I went yesterday and picked 3 and 1/2 bushel for 126.00 or 18. for 1/2 bushes, very pricey but great apples and the same price as last yr. We'll can all these for pies and get about 60-70 qts, we have enough apple butter and apple sauce left from last yr, even had 9 qts of canned pie apples left. between the 70 plus jars of pumpkin and these apples, we know that we'll have enough pies in the next yr.


----------



## jungatheart (Feb 2, 2010)

lhalfcent said:


> got a bushel of mixed apples..honeycrisp harelreds also known as harolson's and sweet 16's. Yumm!
> going to be making apple sauce, juice and hard cider. But need to get another bushel or two.
> also the new place my fam is moving into has the old root cellar left to it and wondered if there was any trick to storing apples during winter?
> i have read so many different ideas just wondered if anyone here had a fool proof method usable here in cold minnesota.

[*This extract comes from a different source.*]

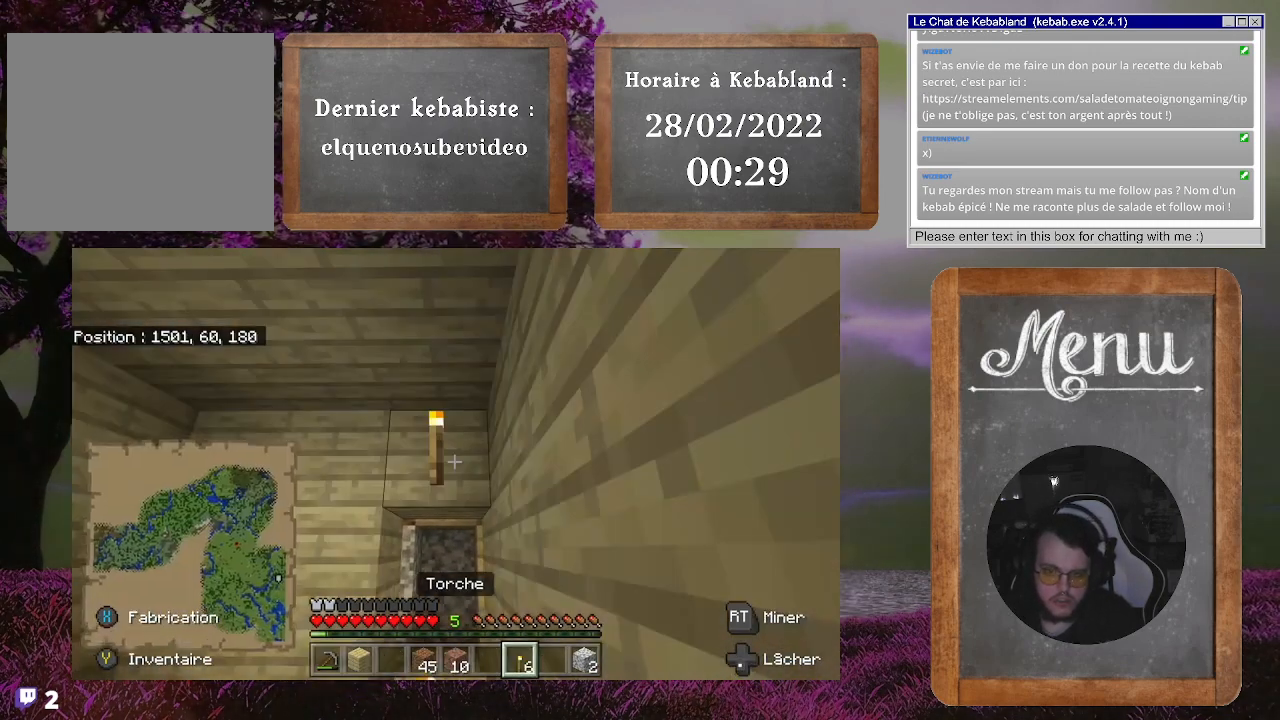
{"buttons": [], "left_stick": "right", "right_stick": "down-left", "events": [[67, "right_stick", "down-left"], [333, "left_stick", "right"]]}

I haven't done it but I knew a guy that individually wrapped each apple in newspapers and kept them in his root cellar. Seemed to work.


----------



## lhalfcent (Mar 11, 2010)

thanks guys. i read about the newspaper thing so gonna try a box of that.
as for canning yeah i been canning alot of sauce and filling. 
I also read don't keep apples in the same area as potatoes. hmm


----------



## dirtgrrl (Jun 5, 2011)

Also don't store apples with anything with a bulb, like onions, daffodils, whatnot. Apples give off ethylene gas which hastens ripening and will damage your bulbs so that they don't grow properly and won't store as long. Of course, one old trick is to place a ripe apple in a paper bag with any fruit that you want to ripen up, including tomatoes. And don't try to store any apples with bruises or damage. Save those for eating right away or canning or drying.


----------



## lotsoflead (Jul 25, 2010)

jungatheart said:


> I haven't done it but I knew a guy that individually wrapped each apple in newspapers and kept them in his root cellar. Seemed to work.


it may work with some kinds of apples like Golden delicious, Fugi,Grannie Smith but most apples will turn punky in a few weeks, wrap with toilet paper also works, the good thing about canning them is that they're good for yrs.

two bushels done, one and one half to go.


----------



## lhalfcent (Mar 11, 2010)

my goal this year is to see how I can do good ole fashioned pantry stocking. Should the shtf anytime soon being able to have a good store of foods over the winter I really want and need to learn to do.
forecasters say this coming winter is gonna be another harsh one for us and if true in combination of forecasts of hyperinflation coming after christmas season gosh, i really want to be prepared. 
trying to figure out how to store extra eggs, and with the really good apple harvest this year i really want to capitalize on that.
i do alot of canning and freezing every year but this year i want a well stocked root cellar as well. 
I have made friends with several farmers so we do have access to eggs and such however if a huge snow storm would hit our country roads close down and if low on something just want to make sure we have it.
so trying to get my family to think like pioneers in a way. 
as someone recently told me they like to be called 'modern amish' lol so i guess that is our goal too. lol


----------



## UncleJoe (Jan 11, 2009)

lotsoflead said:


> two bushels done, one and one half to go.


Would you care to share your recipe for the liquid. I've never canned sliced apples. I've always just made applesauce and apple butter.


----------



## lotsoflead (Jul 25, 2010)

UncleJoe said:


> Would you care to share your recipe for the liquid. I've never canned sliced apples. I've always just made applesauce and apple butter.


 ,just plain boiling water and some sugar, the less sugar you use the lighter the syrup, we use about 1 cup syrup to one gal of water because we drain all the liquid anyway.


----------



## UncleJoe (Jan 11, 2009)

lotsoflead said:


> ,just plain boiling water and some sugar, the less sugar you use the lighter the syrup, we use about 1 cup syrup to one gal of water because we drain all the liquid anyway.


OK. That's about the same as the peach and pear syrup I use. Thanks.


----------



## lhalfcent (Mar 11, 2010)

lotsoflead said:


> ,just plain boiling water and some sugar, the less sugar you use the lighter the syrup, we use about 1 cup syrup to one gal of water because we drain all the liquid anyway.


ooo yum and simple! 
i was talking to an older guy who lives near by and he makes canned cinnamon apple slices. He does it two ways. makes a syrup like you described and adds either cinnamon sticks or uses those cinnamon candies.


----------